Russia’s invasion of Ukraine has now reached its 100th day. Here are some key dates from the invasion:


24 February: Russia begins its war on Ukraine 


30 March: Russia shifts its focus from Kyiv to assaulting eastern Ukraine 


13 April: Joe Biden accuses Russia of carrying out genocide on the Ukrainian people


18 May: Sweden and Finland apply to join Nato


Late May: Russia directs its offensive to the Donbas region 


26 May: The UN says that over 14 million people were forced to flee their homes


31 May: EU agrees to deal on banning imports of Russian oil by the end of 2022 


 


In a video marking the 100th day of the war, Ukrainian President Zelensky said, “Victory will be ours.

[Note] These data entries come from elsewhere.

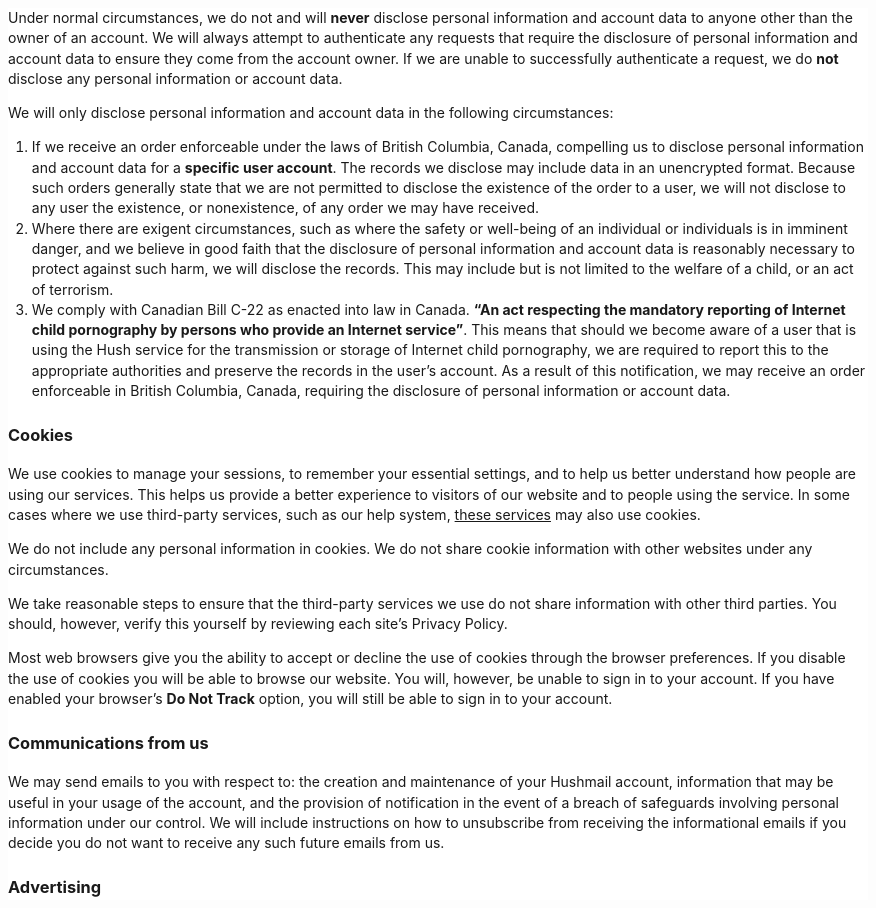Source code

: Under normal circumstances, we do not and will **never** disclose personal information and account data to anyone other than the owner of an account. We will always attempt to authenticate any requests that require the disclosure of personal information and account data to ensure they come from the account owner. If we are unable to successfully authenticate a request, we do **not** disclose any personal information or account data.

We will only disclose personal information and account data in the following circumstances:

1. If we receive an order enforceable under the laws of British Columbia, Canada, compelling us to disclose personal information and account data for a **specific user account**. The records we disclose may include data in an unencrypted format. Because such orders generally state that we are not permitted to disclose the existence of the order to a user, we will not disclose to any user the existence, or nonexistence, of any order we may have received.
2. Where there are exigent circumstances, such as where the safety or well-being of an individual or individuals is in imminent danger, and we believe in good faith that the disclosure of personal information and account data is reasonably necessary to protect against such harm, we will disclose the records. This may include but is not limited to the welfare of a child, or an act of terrorism.
3. We comply with Canadian Bill C-22 as enacted into law in Canada. **“An act respecting the mandatory reporting of Internet child pornography by persons who provide an Internet service”**. This means that should we become aware of a user that is using the Hush service for the transmission or storage of Internet child pornography, we are required to report this to the appropriate authorities and preserve the records in the user’s account. As a result of this notification, we may receive an order enforceable in British Columbia, Canada, requiring the disclosure of personal information or account data.

### Cookies

We use cookies to manage your sessions, to remember your essential settings, and to help us better understand how people are using our services. This helps us provide a better experience to visitors of our website and to people using the service. In some cases where we use third-party services, such as our help system, [these services](https://help.hushmail.com/hc/en-us/articles/360001128106) may also use cookies.

We do not include any personal information in cookies. We do not share cookie information with other websites under any circumstances.

We take reasonable steps to ensure that the third-party services we use do not share information with other third parties. You should, however, verify this yourself by reviewing each site’s Privacy Policy.

Most web browsers give you the ability to accept or decline the use of cookies through the browser preferences. If you disable the use of cookies you will be able to browse our website. You will, however, be unable to sign in to your account. If you have enabled your browser’s **Do Not Track** option, you will still be able to sign in to your account.

### Communications from us

We may send emails to you with respect to: the creation and maintenance of your Hushmail account, information that may be useful in your usage of the account, and the provision of notification in the event of a breach of safeguards involving personal information under our control. We will include instructions on how to unsubscribe from receiving the informational emails if you decide you do not want to receive any such future emails from us.

### Advertising
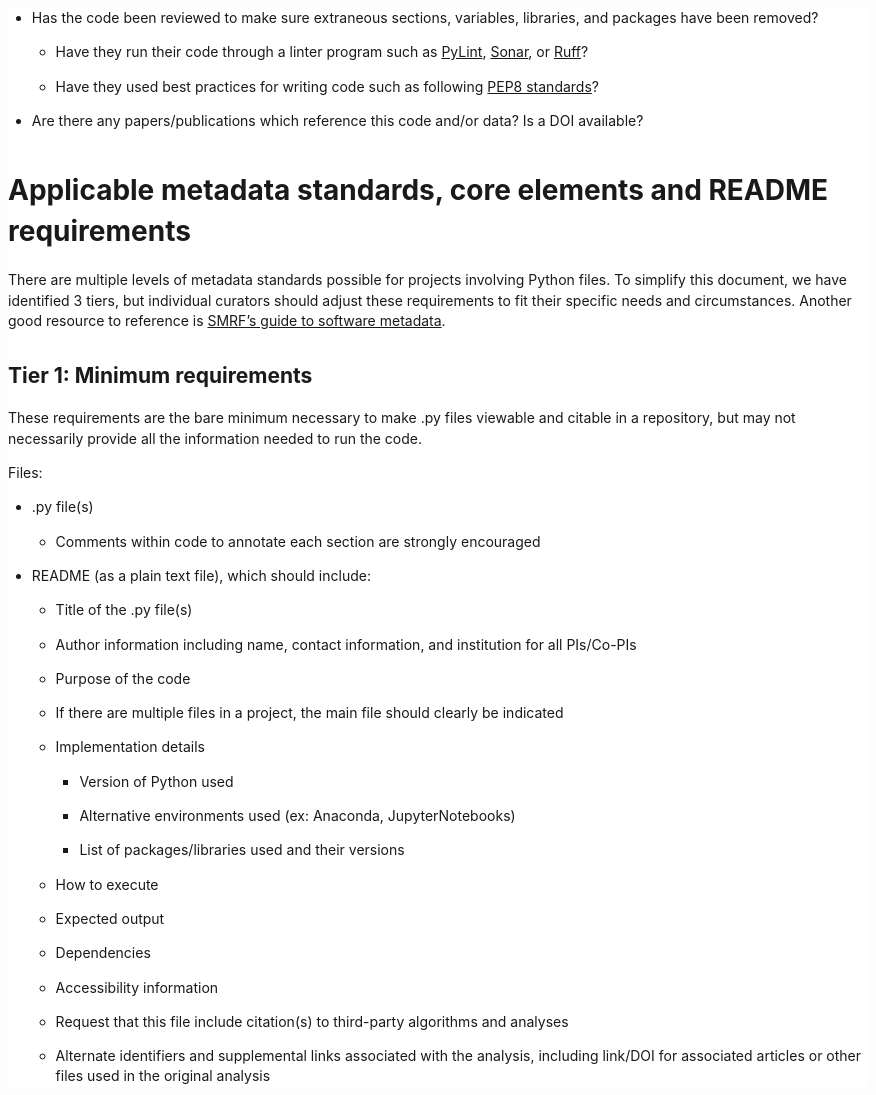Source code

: - Has the code been reviewed to make sure extraneous sections, variables, libraries, and packages have been removed?

  - Have they run their code through a linter program such as [PyLint](https://www.pylint.org/), [Sonar](https://www.sonarsource.com/knowledge/languages/python/), or [Ruff](https://astral.sh/ruff)?

  - Have they used best practices for writing code such as following [PEP8 standards](https://peps.python.org/pep-0008/)?

- Are there any papers/publications which reference this code and/or data? Is a DOI available?

# Applicable metadata standards, core elements and README requirements

There are multiple levels of metadata standards possible for projects involving Python files. To simplify this document, we have identified 3 tiers, but individual curators should adjust these requirements to fit their specific needs and circumstances. Another good resource to reference is [SMRF’s guide to software metadata](https://www.softwarepreservationnetwork.org/smrf-guide/).

## Tier 1: Minimum requirements 

These requirements are the bare minimum necessary to make .py files viewable and citable in a repository, but may not necessarily provide all the information needed to run the code.

Files:

- .py file(s)

  - Comments within code to annotate each section are strongly encouraged

- README (as a plain text file), which should include:

  - Title of the .py file(s)

  - Author information including name, contact information, and institution for all PIs/Co-PIs

  - Purpose of the code

  - If there are multiple files in a project, the main file should clearly be indicated

  - Implementation details

    - Version of Python used

    - Alternative environments used (ex: Anaconda, JupyterNotebooks)

    - List of packages/libraries used and their versions

  - How to execute

  - Expected output

  - Dependencies

  - Accessibility information

  - Request that this file include citation(s) to third-party algorithms and analyses

  - Alternate identifiers and supplemental links associated with the analysis, including link/DOI for associated articles or other files used in the original analysis

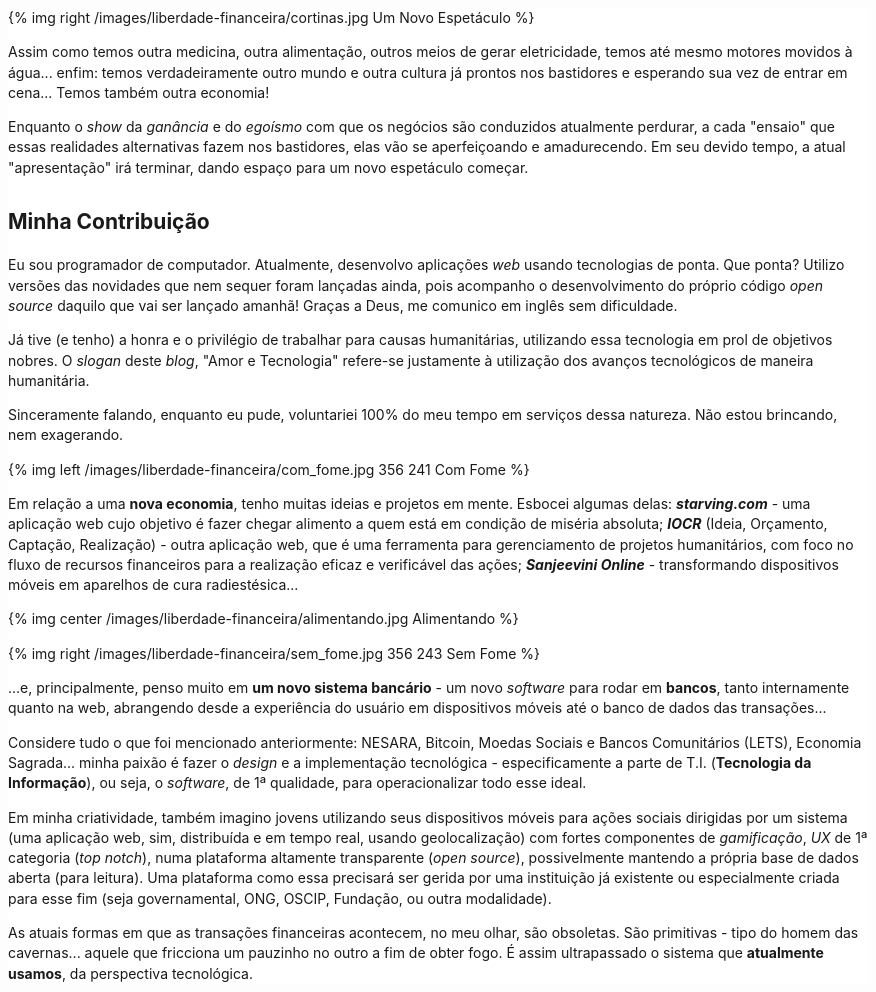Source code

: {% img right /images/liberdade-financeira/cortinas.jpg Um Novo Espetáculo %}

Assim como temos outra medicina, outra alimentação, outros meios de gerar eletricidade, temos até mesmo motores movidos à água... enfim: temos verdadeiramente outro mundo e outra cultura já prontos nos bastidores e esperando sua vez de entrar em cena... Temos também outra economia!

Enquanto o *show* da *ganância* e do *egoísmo* com que os negócios são conduzidos atualmente perdurar, a cada "ensaio" que essas realidades alternativas fazem nos bastidores, elas vão se aperfeiçoando e amadurecendo. Em seu devido tempo, a atual "apresentação" irá terminar, dando espaço para um novo espetáculo começar.

Minha Contribuição
------------------

Eu sou programador de computador. Atualmente, desenvolvo aplicações *web* usando tecnologias de ponta. Que ponta? Utilizo versões das novidades que nem sequer foram lançadas ainda, pois acompanho o desenvolvimento do próprio código *open source* daquilo que vai ser lançado amanhã! Graças a Deus, me comunico em inglês sem dificuldade.

Já tive (e tenho) a honra e o privilégio de trabalhar para causas humanitárias, utilizando essa tecnologia em prol de objetivos nobres. O *slogan* deste *blog*, "Amor e Tecnologia" refere-se justamente à utilização dos avanços tecnológicos de maneira humanitária.

Sinceramente falando, enquanto eu pude, voluntariei 100% do meu tempo em serviços dessa natureza. Não estou brincando, nem exagerando.

{% img left /images/liberdade-financeira/com_fome.jpg 356 241 Com Fome %}

Em relação a uma **nova economia**, tenho muitas ideias e projetos em mente. Esbocei algumas delas: ***starving.com*** - uma aplicação web cujo objetivo é fazer chegar alimento a quem está em condição de miséria absoluta; ***IOCR*** (Ideia, Orçamento, Captação, Realização) - outra aplicação web, que é uma ferramenta para gerenciamento de projetos humanitários, com foco no fluxo de recursos financeiros para a realização eficaz e verificável das ações; ***Sanjeevini Online*** - transformando dispositivos móveis em aparelhos de cura radiestésica...

{% img center /images/liberdade-financeira/alimentando.jpg Alimentando %}

{% img right /images/liberdade-financeira/sem_fome.jpg 356 243 Sem Fome %}

...e, principalmente, penso muito em **um novo sistema bancário** - um novo *software* para rodar em **bancos**, tanto internamente quanto na web, abrangendo desde a experiência do usuário em dispositivos móveis até o banco de dados das transações...

Considere tudo o que foi mencionado anteriormente: NESARA, Bitcoin, Moedas Sociais e Bancos Comunitários (LETS), Economia Sagrada... minha paixão é fazer o *design* e a implementação tecnológica - especificamente a parte de T.I. (**Tecnologia da Informação**), ou seja, o *software*, de 1ª qualidade, para operacionalizar todo esse ideal.

Em minha criatividade, também imagino jovens utilizando seus dispositivos móveis para ações sociais dirigidas por um sistema (uma aplicação web, sim, distribuída e em tempo real, usando geolocalização) com fortes componentes de *gamificação*, *UX* de 1ª categoria (*top notch*), numa plataforma altamente transparente (*open source*), possivelmente mantendo a própria base de dados aberta (para leitura). Uma plataforma como essa precisará ser gerida por uma instituição já existente ou especialmente criada para esse fim (seja governamental, ONG, OSCIP, Fundação, ou outra modalidade).

As atuais formas em que as transações financeiras acontecem, no meu olhar, são obsoletas. São primitivas - tipo do homem das cavernas... aquele que fricciona um pauzinho no outro a fim de obter fogo. É assim ultrapassado o sistema que **atualmente usamos**, da perspectiva tecnológica.
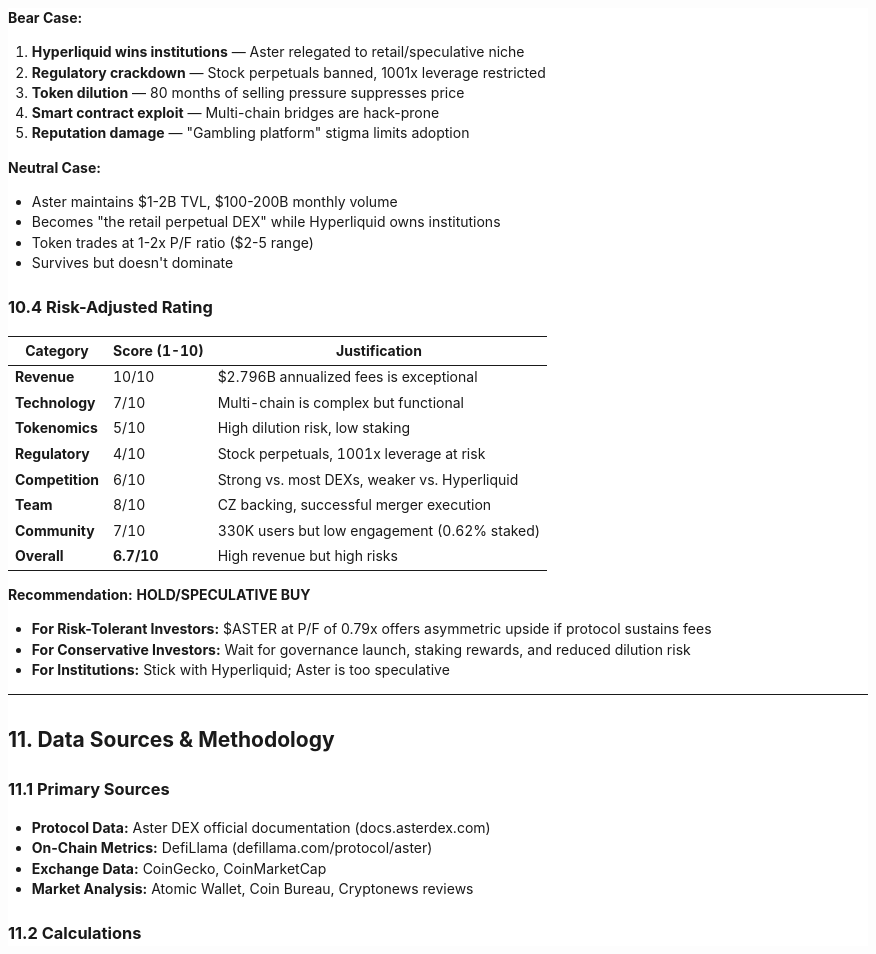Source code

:**Bear Case:**
1. **Hyperliquid wins institutions** — Aster relegated to retail/speculative niche
2. **Regulatory crackdown** — Stock perpetuals banned, 1001x leverage restricted
3. **Token dilution** — 80 months of selling pressure suppresses price
4. **Smart contract exploit** — Multi-chain bridges are hack-prone
5. **Reputation damage** — "Gambling platform" stigma limits adoption

**Neutral Case:**
- Aster maintains $1-2B TVL, $100-200B monthly volume
- Becomes "the retail perpetual DEX" while Hyperliquid owns institutions
- Token trades at 1-2x P/F ratio ($2-5 range)
- Survives but doesn't dominate

### 10.4 Risk-Adjusted Rating

| Category | Score (1-10) | Justification |
|----------|--------------|---------------|
| **Revenue** | 10/10 | $2.796B annualized fees is exceptional |
| **Technology** | 7/10 | Multi-chain is complex but functional |
| **Tokenomics** | 5/10 | High dilution risk, low staking |
| **Regulatory** | 4/10 | Stock perpetuals, 1001x leverage at risk |
| **Competition** | 6/10 | Strong vs. most DEXs, weaker vs. Hyperliquid |
| **Team** | 8/10 | CZ backing, successful merger execution |
| **Community** | 7/10 | 330K users but low engagement (0.62% staked) |
| **Overall** | **6.7/10** | High revenue but high risks |

**Recommendation:** **HOLD/SPECULATIVE BUY**

- **For Risk-Tolerant Investors:** $ASTER at P/F of 0.79x offers asymmetric upside if protocol sustains fees
- **For Conservative Investors:** Wait for governance launch, staking rewards, and reduced dilution risk
- **For Institutions:** Stick with Hyperliquid; Aster is too speculative

---

## 11. Data Sources & Methodology

### 11.1 Primary Sources

- **Protocol Data:** Aster DEX official documentation (docs.asterdex.com)
- **On-Chain Metrics:** DefiLlama (defillama.com/protocol/aster)
- **Exchange Data:** CoinGecko, CoinMarketCap
- **Market Analysis:** Atomic Wallet, Coin Bureau, Cryptonews reviews

### 11.2 Calculations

The glory of Ukraine! ‘.  Ukrainian media coverage echoes this sentiment by covering recent events under the slogan ‘100 Days of Fortune.’  Russian TV did not say how long it had been since the attack began – before the war, commentators suggested that it would take Russia a few days to take control of Ukraine.


 


Eastern Ukraine remains the primary focus of the Russian conflict, with Russian troops managing to secure about 20 percent of the country.  The breakthrough came at a “significant resource cost”, according to an intelligence update from the UK Ministry of Defence.  In addition, a recent report by the General Staff of the Ukrainian Armed Forces claimed that troops had been able to repel five attacks in Donetsk and Luhansk.


 


According to the International Committee of the Red Cross, Ukraine’s devastation “defies comprehension.” Since the start of the war, about 15,000 suspected war crimes have been reported in Ukraine, the chief prosecutor said.  The crimes include the forcible transfer of adults and children to Russia, torture, the killing of civilians, rape, and destruction of civilian infrastructure.  The suspects are among the military, top military, and politicians.


 


Sgt Vadim Shishimarin, who served as a tank commander in the Kantemirovskaya division, became the first Russian Soldier to be put on trial in Ukraine. A legal precedent was set when he was sentenced to life for killing a civilian last week. Shishimarin admitted to shooting Oleksandr Shelipov but said he had been acting on orders. During the sentencing, the judge stated Shishimarin had committed a crime against peace…and the international legal order’. Despite the evidence, Moscow has denied its soldiers have targeted civilians. The Kremlin is setting up courts and laws to try Ukrainian prisoners as war criminals in response.


 


The war, as well as its devastating effects on Ukraine, has profoundly changed Russia.  According to Steve Rosenberg, the BBC Russia’s editor, independent news outlets have either been blocked or shut down.  Western shops and cafes have disappeared after hundreds of international companies fled the country in protest.  Propaganda is commonplace, as state TV viewers are told that conflict is necessary and not war.